Minhas preferidas da noite foram Lupita Nyong’o e Idina Menzel. Para mim, elas arrasaram e humilharam as demais atrizes. Lupita se tornou uma referência fashion forte durante a maratona de premiações do cinema. Imaginei que ela fosse aparecer bem maquiada com cores fortes, um dos muitos pontos que sobressaíram no estilo da atriz. Porém, ela concentrou tudo no vestido e acertou no Prada. Lupita parecia uma princesa, com direito a uma tiara bem discreta que arrematou o look leve e perfeito.

 

 

Idina é linda e exótica. Ela chegou de Vera Wang e cantou de Reem Acra, duas grifes que figuraram bastante na premiação. Os dois vestidos que ela usou fizeram jus ao estilo classudo dela, versões longas e justas na cintura e no busto. Idina representa bem o caso de decotes em premiações como o Oscar, um detalhe que acho horrível quando é cavado demais. O vestido que ela usou para cantar Let It Go estava sob medida e a deixou bem romântica. O decote a valorizou e não a deixou vulgar. Não tem como contestar que ela era uma das mulheres mais bem vestidas do Oscar. Foi impossível não prender a respiração a cada aparição dela.

 

 

Se é uma coisa que ainda me deixa impressionada é a repaginada de Kelly Osbourne. Não tenho nada contra e nem a favor dela, mas compreendo perfeitamente tudo o que ela passou relacionado ao próprio peso. Ela estava divônica com o vestido branco Badgley Mischka, com alguns detalhes em dourado nos ombros para quebrar a impressão de noiva no tapete vermelho e se proteger da chuva. Ainda na escolha de vestidos claros, Cate Blanchett arrasou ao optar por Armani Prive.
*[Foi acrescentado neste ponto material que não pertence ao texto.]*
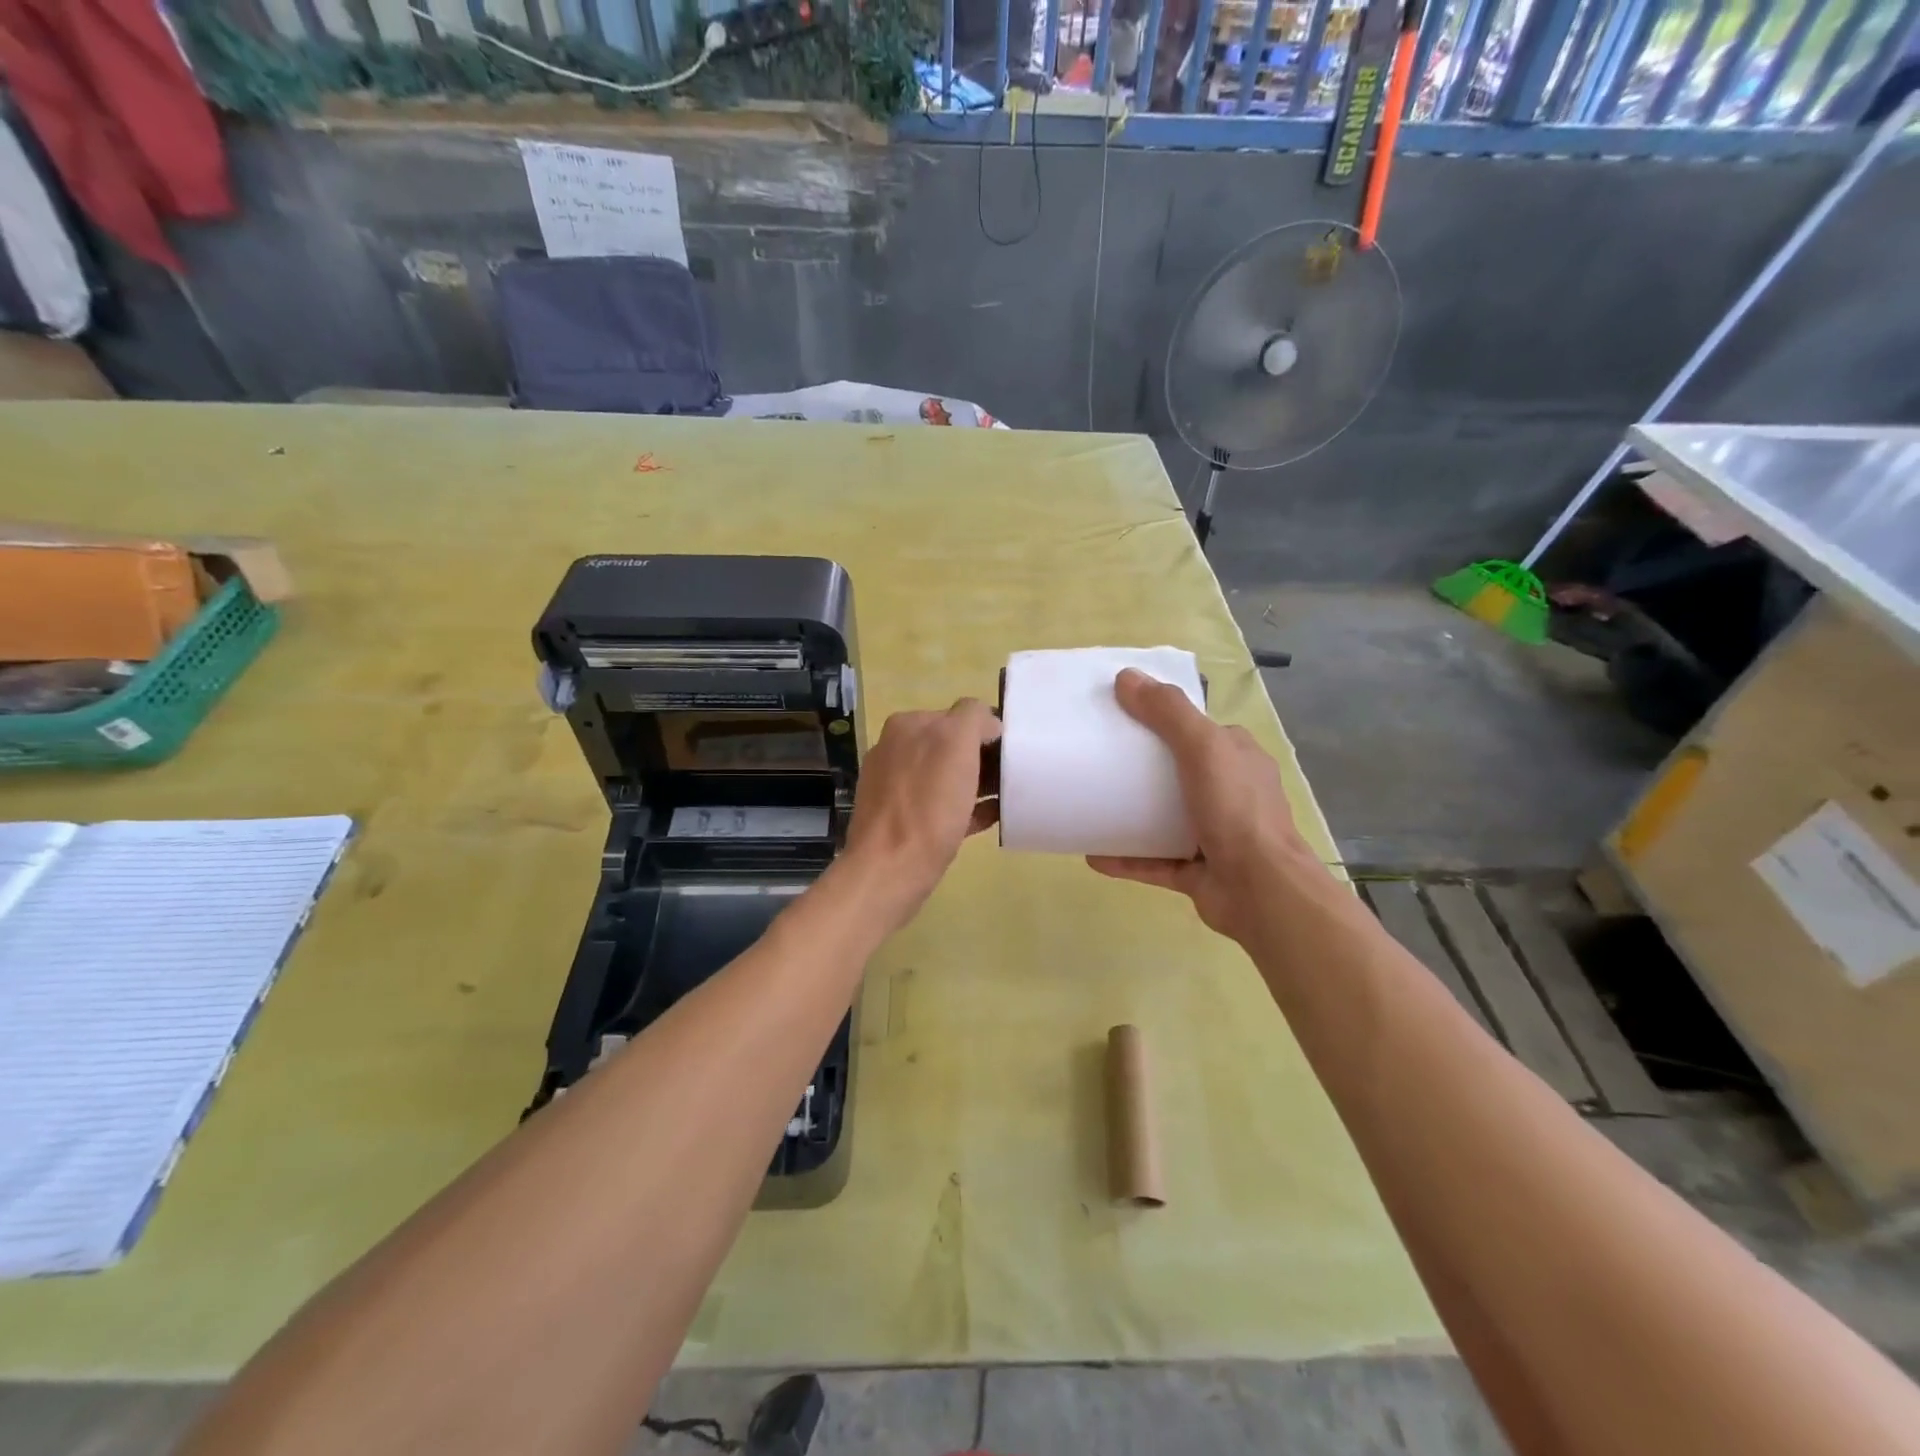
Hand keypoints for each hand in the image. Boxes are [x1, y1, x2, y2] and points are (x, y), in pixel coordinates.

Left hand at [843, 698, 1001, 927]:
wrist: (890, 869)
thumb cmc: (928, 805)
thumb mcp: (955, 743)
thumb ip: (972, 718)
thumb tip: (987, 722)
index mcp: (907, 725)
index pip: (960, 714)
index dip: (989, 732)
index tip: (1011, 754)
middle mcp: (897, 749)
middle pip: (953, 745)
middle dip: (983, 758)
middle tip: (1012, 777)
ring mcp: (896, 784)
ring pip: (949, 775)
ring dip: (978, 783)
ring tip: (1006, 798)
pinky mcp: (902, 817)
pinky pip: (942, 804)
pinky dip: (967, 808)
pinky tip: (990, 818)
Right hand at [1088, 669, 1325, 945]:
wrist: (1261, 891)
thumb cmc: (1236, 810)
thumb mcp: (1204, 748)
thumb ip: (1168, 712)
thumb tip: (1127, 677)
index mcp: (1238, 759)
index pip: (1199, 730)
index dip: (1163, 720)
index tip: (1120, 716)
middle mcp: (1230, 793)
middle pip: (1177, 773)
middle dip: (1140, 768)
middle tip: (1097, 760)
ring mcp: (1214, 836)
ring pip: (1165, 819)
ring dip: (1130, 814)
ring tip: (1091, 805)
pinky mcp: (1197, 872)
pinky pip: (1154, 861)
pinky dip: (1126, 858)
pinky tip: (1093, 854)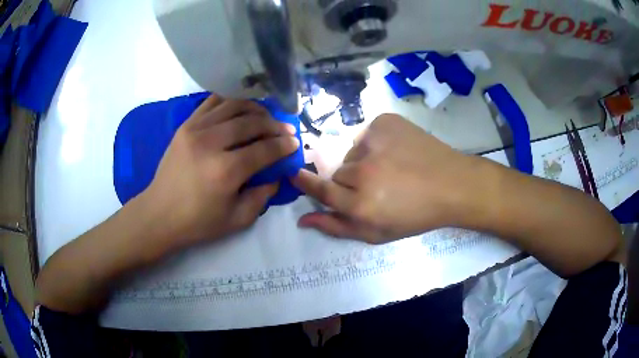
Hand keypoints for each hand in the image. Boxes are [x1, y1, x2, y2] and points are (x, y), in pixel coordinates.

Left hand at [142, 95, 298, 250]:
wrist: (159, 214)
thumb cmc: (197, 222)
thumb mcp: (237, 220)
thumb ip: (262, 197)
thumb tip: (277, 175)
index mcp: (226, 171)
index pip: (264, 149)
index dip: (284, 145)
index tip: (295, 142)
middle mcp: (211, 143)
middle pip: (251, 122)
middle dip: (274, 124)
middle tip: (285, 129)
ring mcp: (195, 130)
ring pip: (233, 106)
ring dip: (255, 109)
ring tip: (265, 116)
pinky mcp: (185, 125)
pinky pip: (212, 102)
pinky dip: (230, 101)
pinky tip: (240, 108)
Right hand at [292, 114, 477, 243]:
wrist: (452, 185)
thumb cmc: (416, 215)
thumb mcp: (376, 233)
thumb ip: (336, 227)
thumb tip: (303, 218)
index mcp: (360, 204)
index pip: (319, 189)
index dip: (305, 182)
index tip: (296, 174)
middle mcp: (363, 172)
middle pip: (338, 172)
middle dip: (350, 180)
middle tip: (376, 185)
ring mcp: (374, 142)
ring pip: (353, 153)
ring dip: (364, 161)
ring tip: (392, 168)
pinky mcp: (385, 122)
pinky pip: (367, 135)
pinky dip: (376, 143)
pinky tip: (397, 152)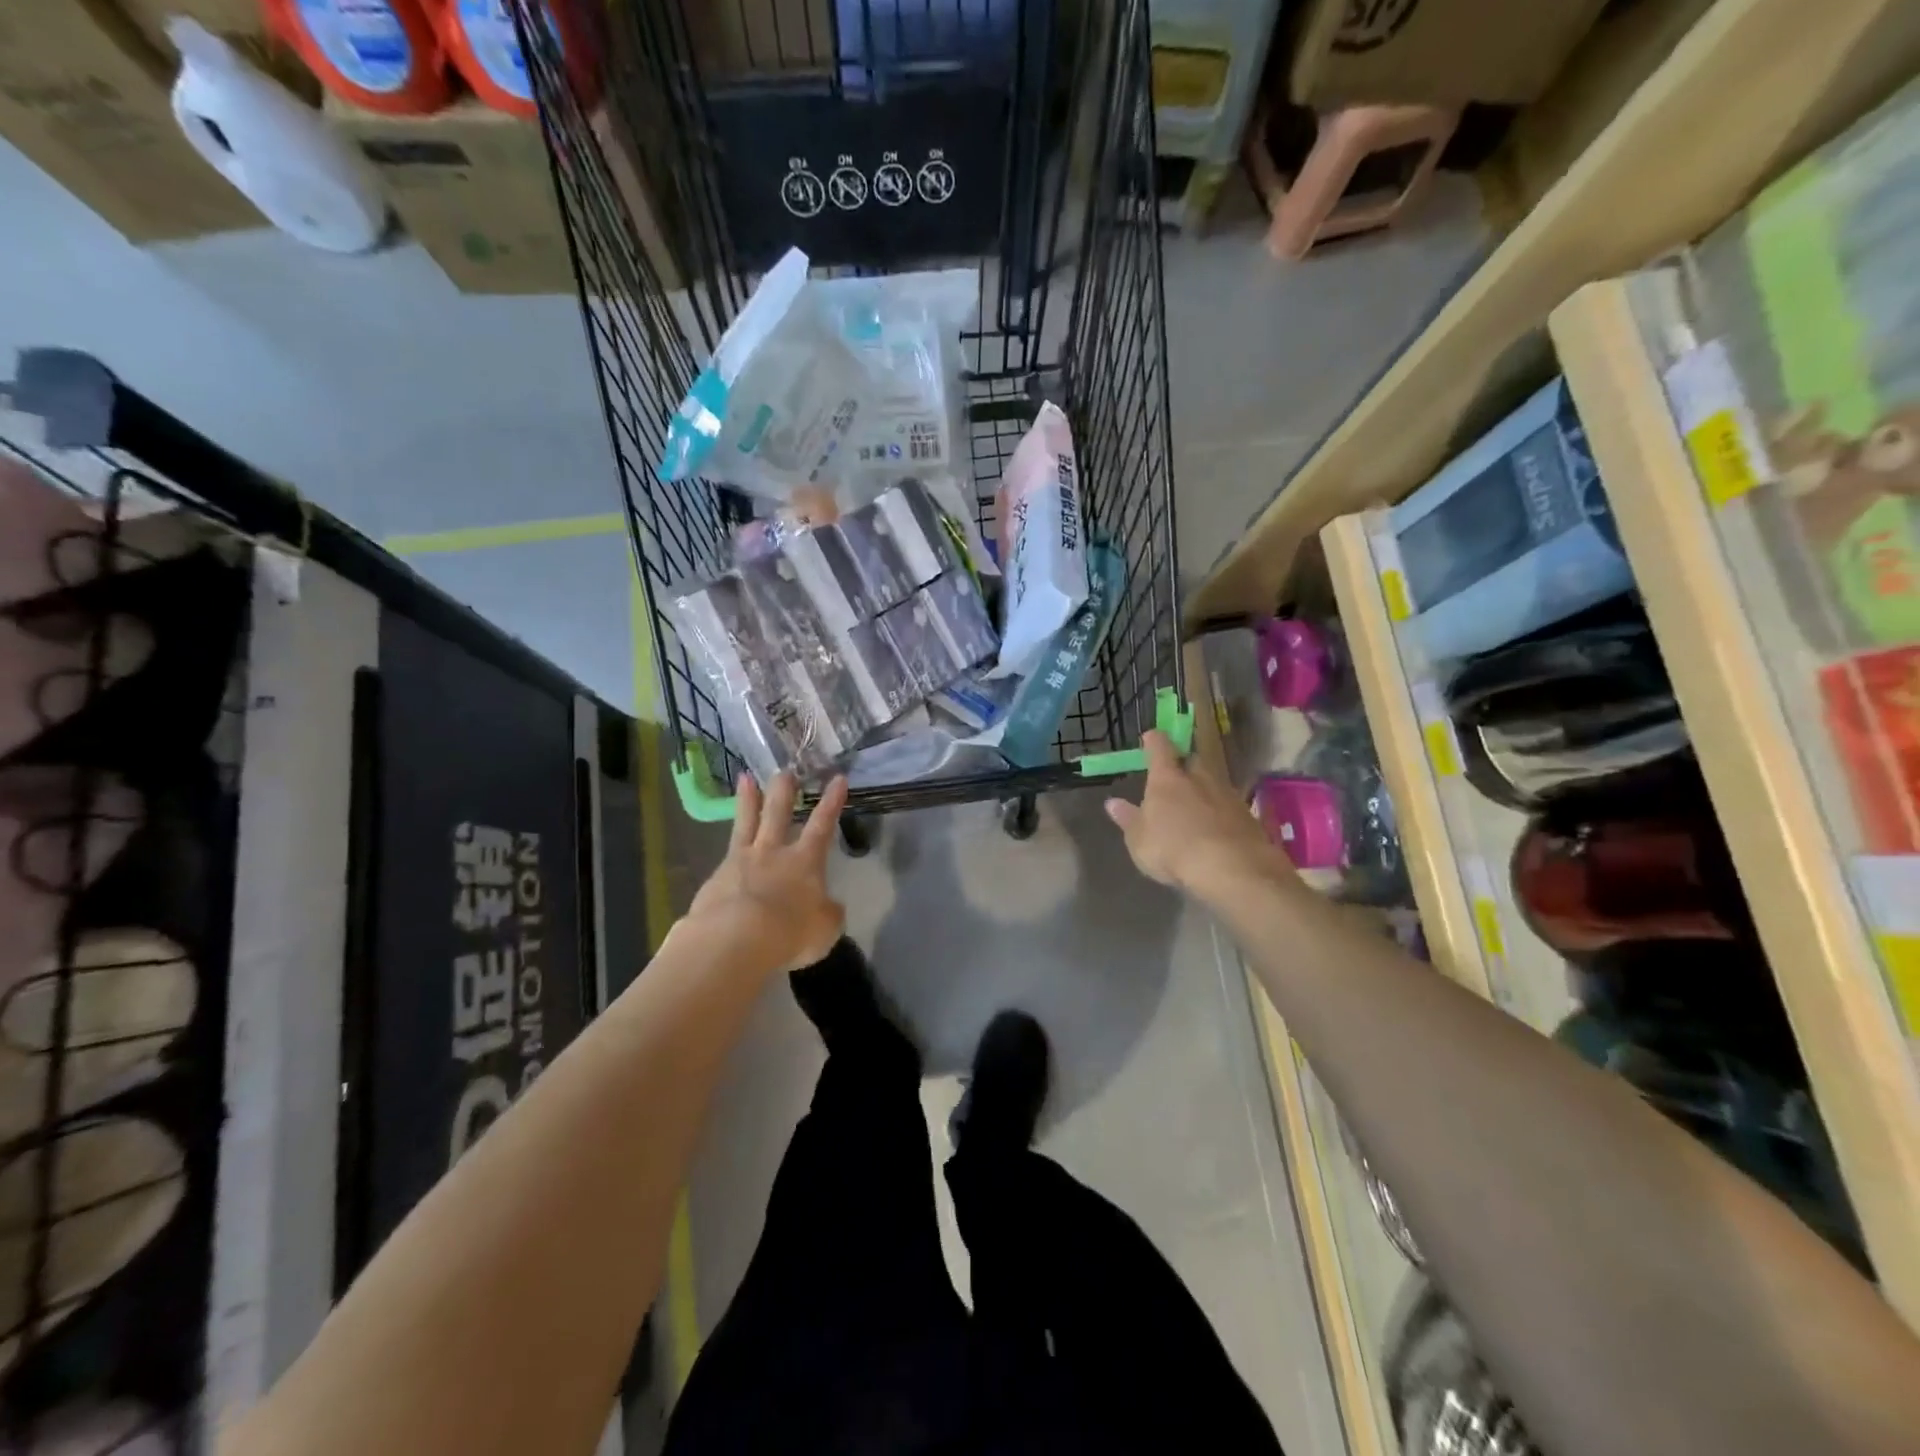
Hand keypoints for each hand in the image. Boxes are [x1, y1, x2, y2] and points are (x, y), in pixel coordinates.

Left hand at [683, 773, 848, 975]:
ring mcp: (741, 861)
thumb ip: (828, 913)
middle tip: (785, 770)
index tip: (838, 779)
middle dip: (784, 791)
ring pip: (746, 823)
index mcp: (805, 862)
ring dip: (747, 800)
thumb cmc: (790, 932)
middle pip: (778, 813)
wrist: (735, 938)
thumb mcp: (825, 928)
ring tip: (745, 778)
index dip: (831, 803)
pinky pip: (725, 855)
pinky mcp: (716, 878)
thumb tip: (829, 906)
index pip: (822, 826)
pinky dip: (727, 849)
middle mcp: (774, 853)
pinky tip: (725, 853)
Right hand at [1104, 731, 1291, 897]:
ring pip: (1213, 782)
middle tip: (1175, 776)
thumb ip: (1129, 819)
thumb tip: (1113, 803)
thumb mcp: (1139, 840)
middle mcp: (1199, 778)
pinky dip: (1221, 812)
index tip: (1151, 736)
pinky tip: (1216, 828)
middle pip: (1192, 760)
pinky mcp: (1248, 815)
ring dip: (1204, 789)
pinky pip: (1229, 805)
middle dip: (1183, 764)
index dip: (1154, 741)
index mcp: (1166, 779)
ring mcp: (1227, 794)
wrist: (1232, 868)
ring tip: (1195, 806)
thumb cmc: (1173, 849)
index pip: (1160, 748)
Quem também apareceu lindíssima foi a Jenna Dewan que mostrou boa forma depois da gravidez com o nude Reem Acra e Jennifer Garner se inspirou no figurino bem O Grande Gatsby com o franjado Oscar de La Renta.

 

 

Os vestidos escuros foram poucos, mas suficientes para se destacarem em meio às escolhas românticas da maioria das atrizes. Charlize Theron tem um Q de vilã e o pretinho básico da Dior só ajudou a intensificar essa impressão. A presença dela foi bem impactante no tapete vermelho, pois a escolha a tornou única. Vale mencionar o decote fechado, a parte mais babado do vestido. Emma Watson não causou frisson dessa vez ao preferir um Vera Wang que mais lembrava uma blusa com uma saia, não propriamente um vestido. Ela estava bem básica, mas linda.

 

Sandrinha seguiu o mesmo estilo de Idina ao optar por um modelo justo na cintura e no busto, sendo bem clássica no tapete vermelho com o vestido by Alexandre McQueen. Eu amei esse tom de azul! Viola Davis estava uma fofa, como sempre é, e honrou a noite ao ingressar na ala das coroas divas que reconhecem os limites do próprio corpo e da etiqueta exigida pela premiação ao optar pelo vestido da grife Escada.

 

 

As únicas que chamaram minha atenção no after party da Vanity Fair foi Amy Adams que escolheu um vestido branco da Carolina Herrera e o achei mais bonitinho em comparação ao azul que ela trajou durante a premiação. Quem chegou perfeita demais foi Evan Rachel Wood, cujo vestido Elie Saab a fez parecer uma personagem tirada dos anos 20. Kate Hudson trocou de roupa e arrasou com o look by Zuhair Murad. Morri de amor!

 

As menções honrosas ficam para Jared Leto que só faltou usar suspensórios para fazer cosplay de 11º Doctor. Ainda estou apaixonada pelo bow tie vermelho.

 

Premiação linda! Só gente diva! Tem como repetir todos os domingos?